*Aim of the exercise:*
Return, word for word, only the lines of the data below that lie between the line with "uses Pino for logging" and the line with "dotenv.config(); => search", those two lines included.

*Data shown:*
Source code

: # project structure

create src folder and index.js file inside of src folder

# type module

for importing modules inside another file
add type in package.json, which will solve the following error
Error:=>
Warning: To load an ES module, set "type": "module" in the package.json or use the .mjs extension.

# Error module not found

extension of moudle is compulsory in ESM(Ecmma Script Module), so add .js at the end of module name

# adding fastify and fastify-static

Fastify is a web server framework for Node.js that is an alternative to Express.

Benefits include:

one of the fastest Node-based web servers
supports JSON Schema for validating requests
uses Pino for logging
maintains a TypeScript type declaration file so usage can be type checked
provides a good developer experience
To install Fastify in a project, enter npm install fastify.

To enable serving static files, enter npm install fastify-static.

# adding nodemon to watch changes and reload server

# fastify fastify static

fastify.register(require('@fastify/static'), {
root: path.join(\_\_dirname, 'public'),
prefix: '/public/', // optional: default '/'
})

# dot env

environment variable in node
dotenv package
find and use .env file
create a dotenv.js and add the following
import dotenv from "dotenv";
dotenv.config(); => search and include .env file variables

--

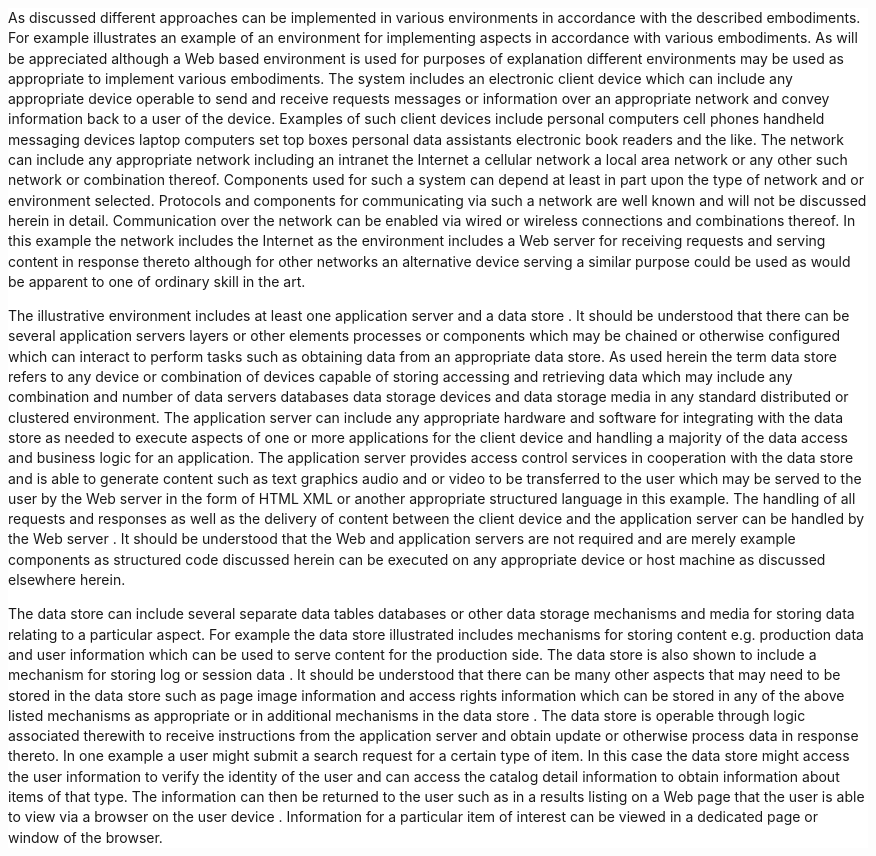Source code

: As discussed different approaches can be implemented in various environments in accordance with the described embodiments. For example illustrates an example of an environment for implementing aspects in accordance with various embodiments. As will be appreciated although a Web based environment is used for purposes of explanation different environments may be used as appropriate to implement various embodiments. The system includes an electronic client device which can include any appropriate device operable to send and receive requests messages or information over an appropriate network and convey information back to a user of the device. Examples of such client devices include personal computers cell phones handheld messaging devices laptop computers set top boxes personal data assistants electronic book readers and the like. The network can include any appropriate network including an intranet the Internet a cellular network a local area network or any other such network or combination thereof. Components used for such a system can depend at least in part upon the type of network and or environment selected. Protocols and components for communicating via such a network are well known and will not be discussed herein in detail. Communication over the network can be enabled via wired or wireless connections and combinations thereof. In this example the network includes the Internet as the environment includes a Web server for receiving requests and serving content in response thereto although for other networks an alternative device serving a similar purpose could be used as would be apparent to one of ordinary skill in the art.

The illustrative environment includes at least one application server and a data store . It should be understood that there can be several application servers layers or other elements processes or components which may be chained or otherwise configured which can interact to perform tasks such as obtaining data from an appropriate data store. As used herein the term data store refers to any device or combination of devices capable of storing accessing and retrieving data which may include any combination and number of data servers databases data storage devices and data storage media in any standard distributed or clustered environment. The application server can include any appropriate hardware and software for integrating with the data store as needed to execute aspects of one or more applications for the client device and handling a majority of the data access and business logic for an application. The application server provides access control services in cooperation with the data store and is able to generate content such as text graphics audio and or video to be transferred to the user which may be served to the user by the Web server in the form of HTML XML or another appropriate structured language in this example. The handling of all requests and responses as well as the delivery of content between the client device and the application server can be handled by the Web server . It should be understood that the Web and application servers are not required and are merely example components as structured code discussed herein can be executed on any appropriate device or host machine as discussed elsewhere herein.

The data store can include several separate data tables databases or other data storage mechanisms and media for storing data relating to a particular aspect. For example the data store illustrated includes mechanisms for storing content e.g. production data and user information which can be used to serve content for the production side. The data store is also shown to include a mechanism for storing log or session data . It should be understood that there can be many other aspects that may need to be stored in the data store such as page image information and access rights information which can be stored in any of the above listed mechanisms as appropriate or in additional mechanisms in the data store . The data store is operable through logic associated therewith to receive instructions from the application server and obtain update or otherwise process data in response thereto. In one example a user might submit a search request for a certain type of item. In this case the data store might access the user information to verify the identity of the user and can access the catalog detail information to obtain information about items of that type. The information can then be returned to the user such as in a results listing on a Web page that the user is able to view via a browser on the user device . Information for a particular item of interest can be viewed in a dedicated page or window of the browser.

*Problem solution:*
uses Pino for logging
maintains a TypeScript type declaration file so usage can be type checked
provides a good developer experience
To install Fastify in a project, enter npm install fastify.

To enable serving static files, enter npm install fastify-static.

# adding nodemon to watch changes and reload server

# fastify fastify static

fastify.register(require('@fastify/static'), {
root: path.join(\_\_dirname, 'public'),
prefix: '/public/', // optional: default '/'
})

# dot env

environment variable in node
dotenv package
find and use .env file
create a dotenv.js and add the following
import dotenv from "dotenv";
dotenv.config(); => search and include .env file variables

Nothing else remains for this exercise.